Rachmaninov’s Symphonic Dances, with which the concert ended, turned out to be a superb choice for a youth orchestra. Youth orchestra programmes often feature large late-Romantic scores that boost audiences but do not necessarily provide the most advantageous training opportunities for young players. Rachmaninov’s last completed work, though, originally written for the Philadelphia Orchestra, is a veritable concerto for orchestra. Its demands suit perfectly a confident well-drilled youth orchestra, requiring tight ensemble, rhythmic control and with elaborate parts and solo opportunities for all sections of the orchestra.

The NYOW’s programme took a number of bold risks that could easily have misfired under a conductor less confident and experienced than Grant Llewellyn. Born in West Wales, his roots are the same as many of the NYOW’s players, with whom he has found a natural affinity. In the Rachmaninov, he occasionally adopted very broad tempi whilst retaining an inexorable sense of line and rhythmic control. A case in point was the first movement’s second subject where he allowed his superb young wind soloists the opportunity to create spacious chamber-like textures of impressive clarity. Yet the performance was never lacking in vitality and a sense of tightly controlled ensemble was always present.

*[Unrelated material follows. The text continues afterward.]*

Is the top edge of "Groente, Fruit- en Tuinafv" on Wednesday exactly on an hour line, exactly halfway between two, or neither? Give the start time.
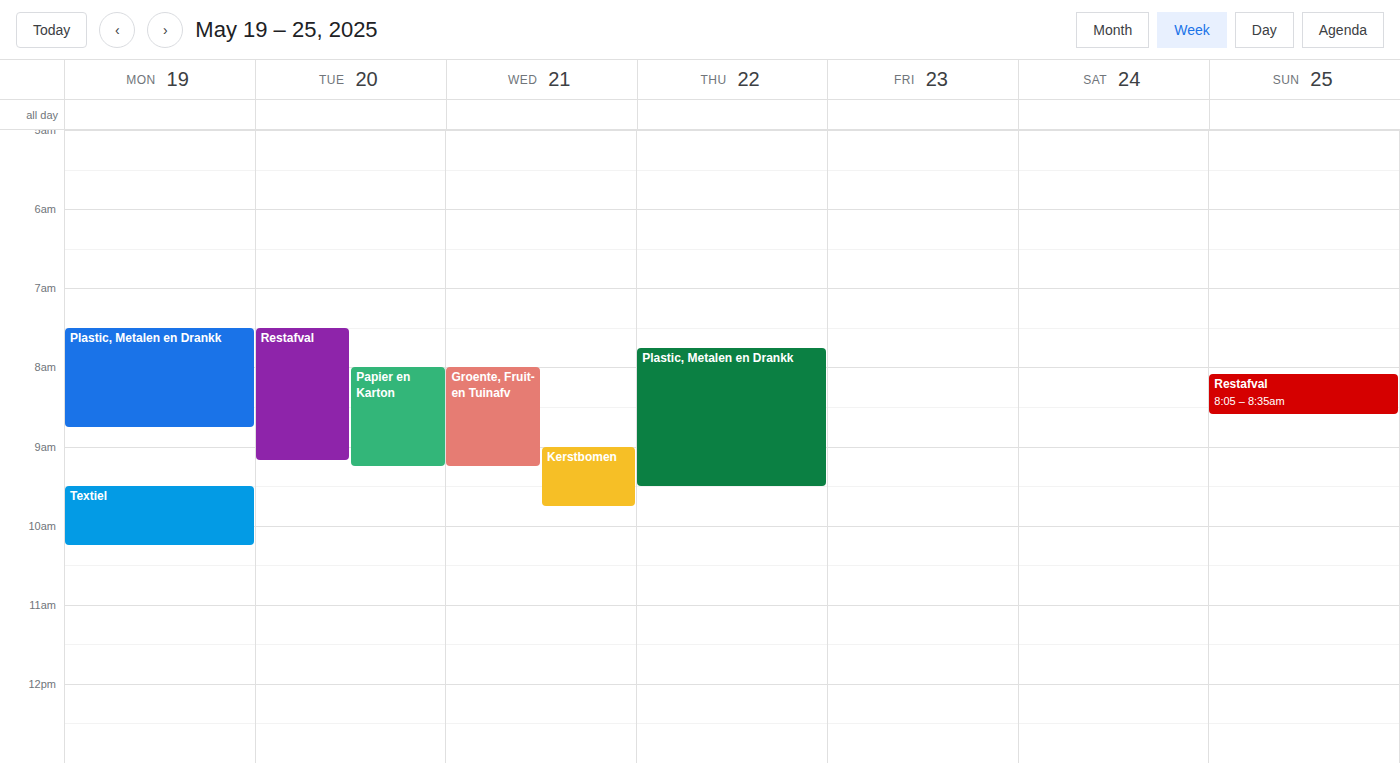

Another high-risk strategy was the bicentennial inclusion of the first-act prelude to Wagner’s Lohengrin. Oddly, the more straightforward prelude to the opera’s third act (with which the concert opened) was the least impressive part of the evening, but, in the first-act prelude, the strings managed the perilous opening with great aplomb, forming a basis for a highly disciplined and beautifully balanced performance.

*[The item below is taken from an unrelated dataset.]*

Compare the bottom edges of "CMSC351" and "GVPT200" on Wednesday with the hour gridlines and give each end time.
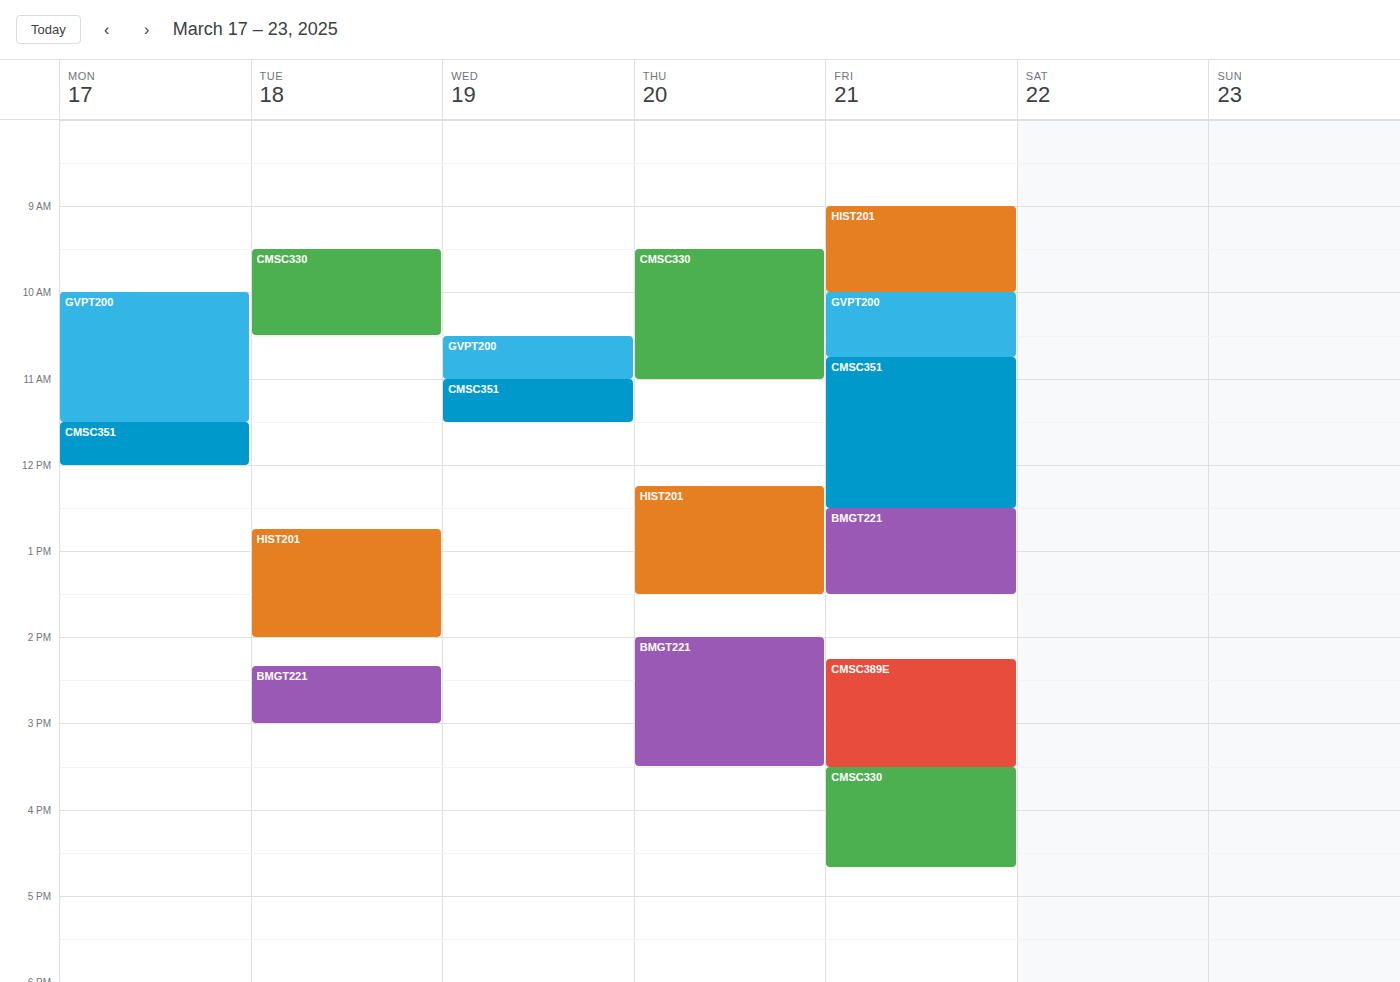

But what of the new works in the programme? A work by a young Welsh composer, not out of college, and a compositional debut by a well-known harpist, were two more bold risks in this year’s programme. Cardiff audiences have for some time been aware of a new and impressive voice on the Welsh compositional scene. 26-year-old Joseph Davies’ Yeats-inspired Byzantium was premièred by the BBC National Orchestra of Wales last November and they also featured part of it in a workshop in February 2012. The piece is not without its faults, but its virtues are those so often absent in a young composer’s work: memorable ideas, a fine ear for pacing and harmony that is genuinely heard aided by an orchestral economy which allows the music to make its point.

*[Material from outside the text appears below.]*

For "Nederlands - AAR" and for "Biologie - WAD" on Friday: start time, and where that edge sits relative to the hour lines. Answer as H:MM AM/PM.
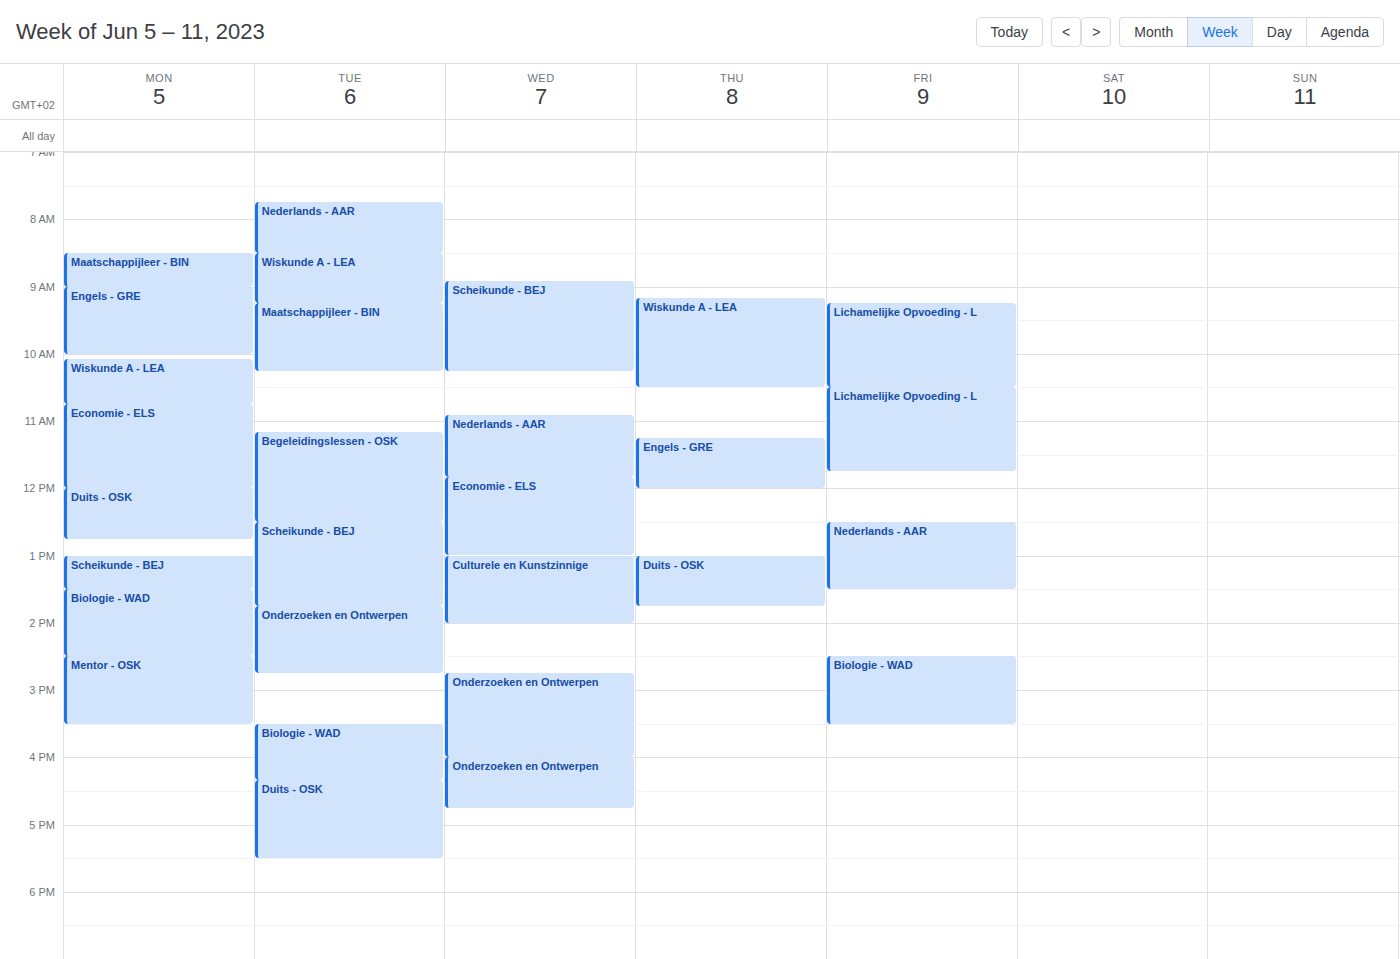
"Nederlands - AAR": 12:30 PM, halfway between the 12 PM and 1 PM lines. "Biologie - WAD": 2:30 PM, halfway between the 2 PM and 3 PM lines.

The other new work could not have been farther removed: Catrin Finch’s Harp Concerto is based on the Welsh poet Ellis Humphrey Evans (1887–1917), better known through his bardic name, Hedd Wyn (White Peace). Killed in action during World War I and posthumously awarded the poetry chair at the National Eisteddfod in the same year, his poetry and example have taken on an almost mythical significance in Wales over the last hundred years. Catrin Finch is one of the finest harpists of her generation, with a restlessness that has led her far beyond the usual confines of the traditional harp repertoire, and this concert marked her debut as a composer. The tradition of soloists composing concertos for themselves, so common from the Baroque through to the end of the 19th century, has now largely disappeared, so it was encouraging to see her revive it. The result was a colourful score, incorporating recorded speech, with Finch utilising both traditional and electronic harps, a battery of technology and many striking gestures, ensuring that its 20-minute duration was never dull. And it was Catrin Finch that set a seal on this most Welsh of programmes with an encore of the traditional Welsh folk song Ar lan y Môr.